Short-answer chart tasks
···
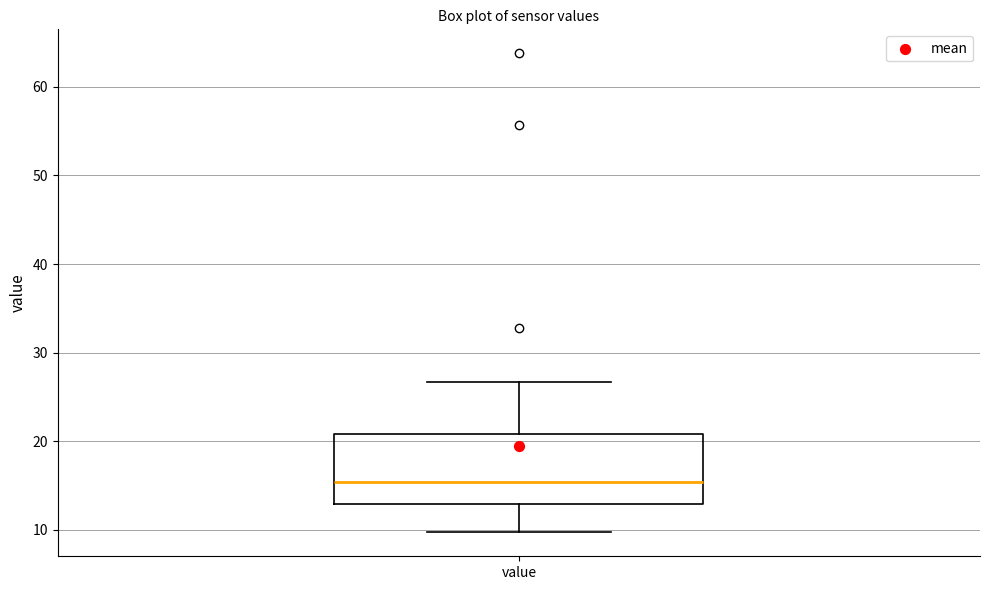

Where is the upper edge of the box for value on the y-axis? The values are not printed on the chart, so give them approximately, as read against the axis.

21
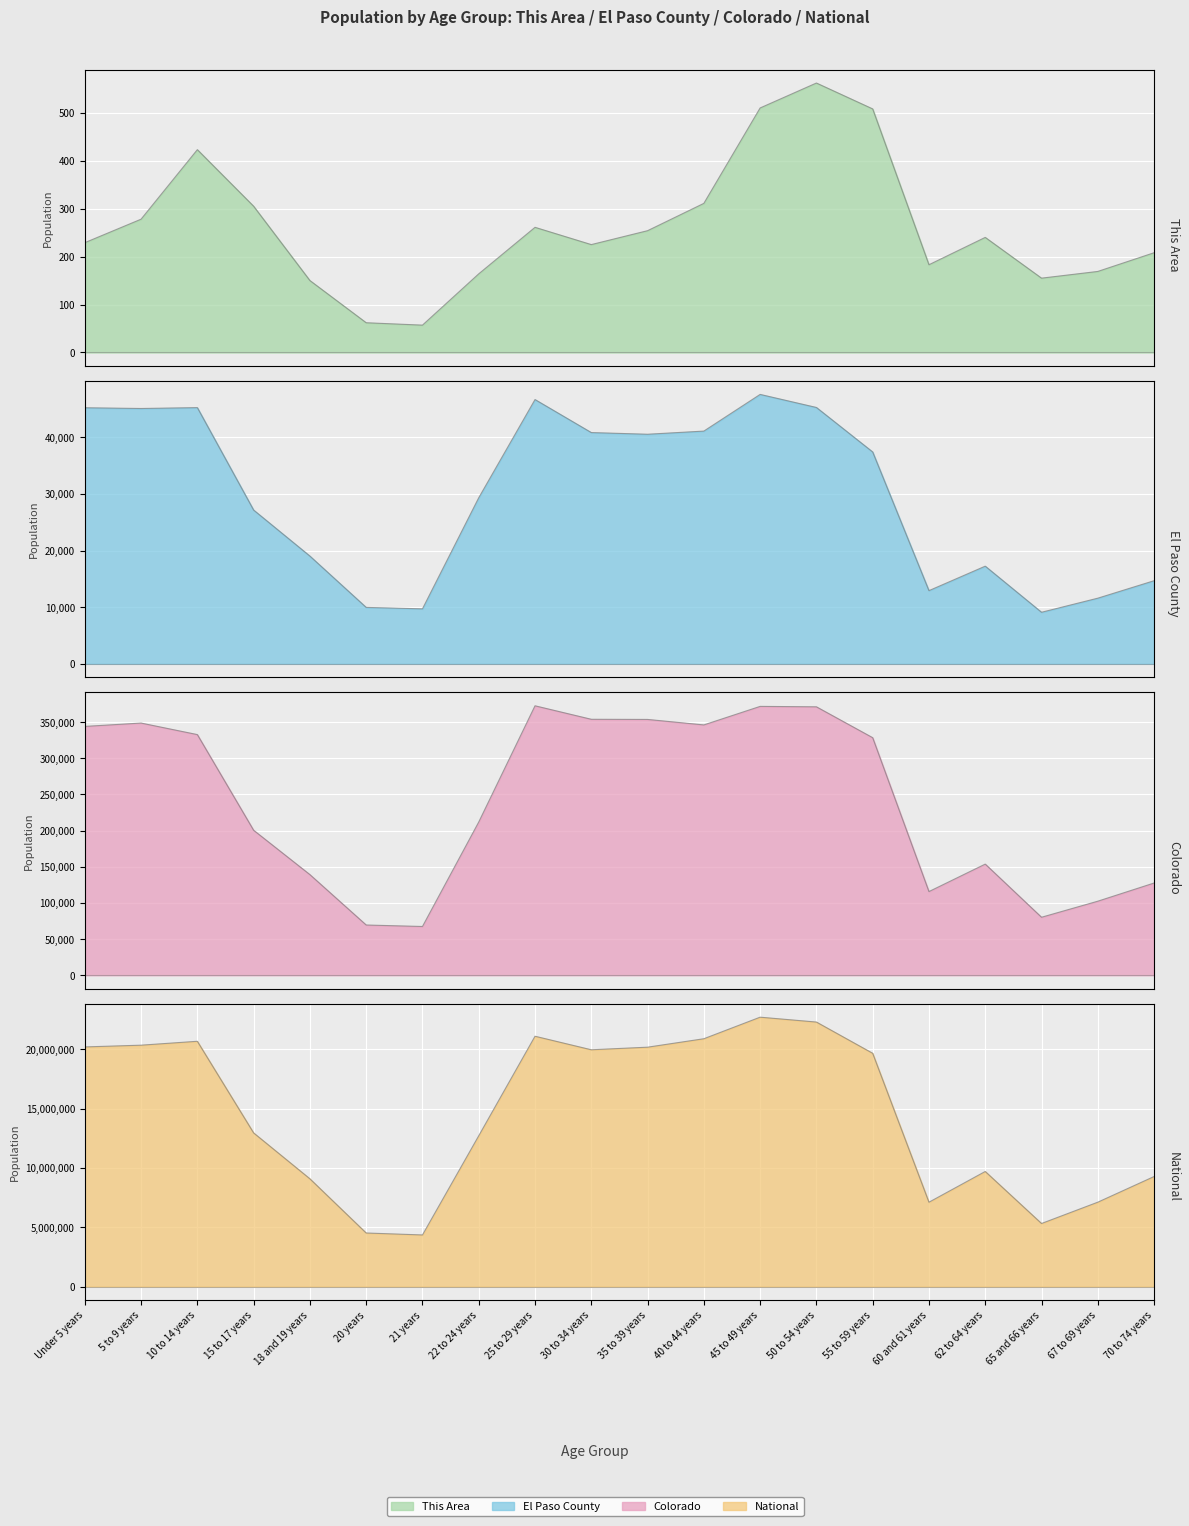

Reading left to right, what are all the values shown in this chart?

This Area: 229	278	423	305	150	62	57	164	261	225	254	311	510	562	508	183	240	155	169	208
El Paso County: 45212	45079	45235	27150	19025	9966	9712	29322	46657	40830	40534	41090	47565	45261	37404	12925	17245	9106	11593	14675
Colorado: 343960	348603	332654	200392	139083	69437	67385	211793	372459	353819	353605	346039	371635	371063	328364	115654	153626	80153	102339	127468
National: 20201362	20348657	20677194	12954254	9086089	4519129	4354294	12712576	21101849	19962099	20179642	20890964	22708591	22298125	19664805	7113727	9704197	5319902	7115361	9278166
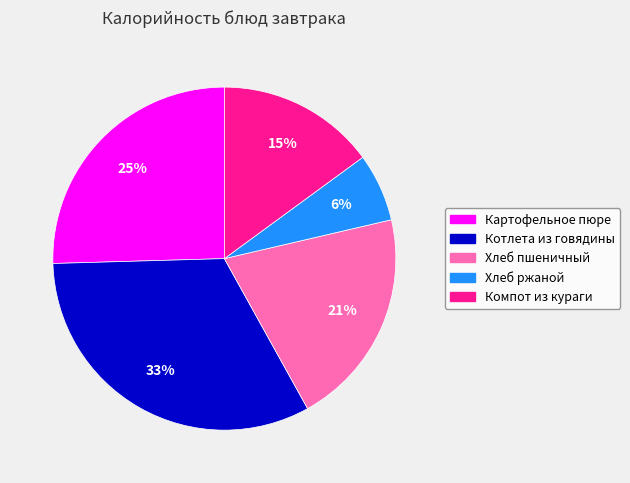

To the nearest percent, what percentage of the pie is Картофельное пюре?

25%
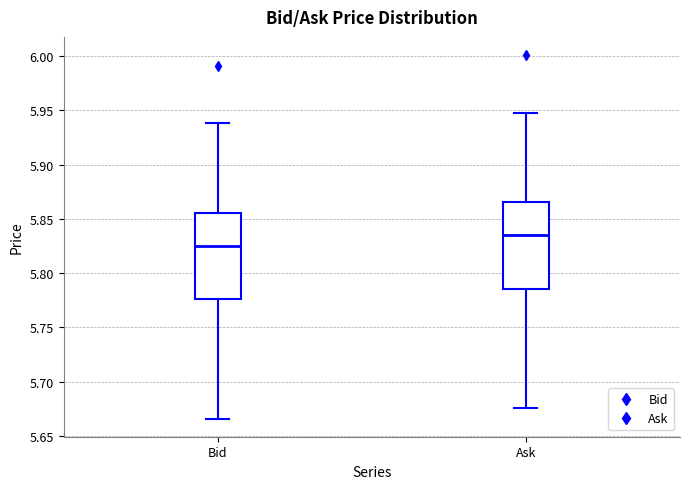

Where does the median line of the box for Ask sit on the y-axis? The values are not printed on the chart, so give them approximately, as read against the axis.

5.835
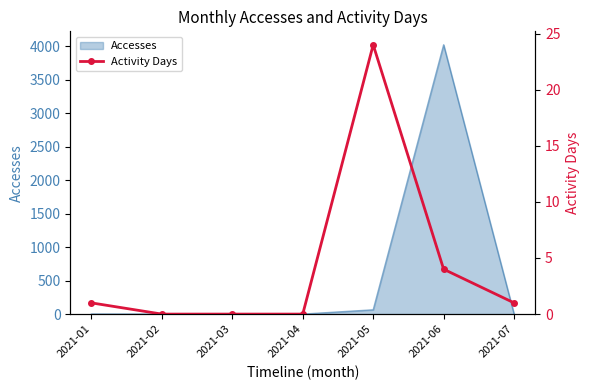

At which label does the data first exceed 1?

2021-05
···
● Goal of the exercise: Please list each line of the data above that contains the word "what". Case counts.

● Solution:
Reading left to right, what are all the values shown in this chart?
To the nearest percent, what percentage of the pie is Картофельное пюре?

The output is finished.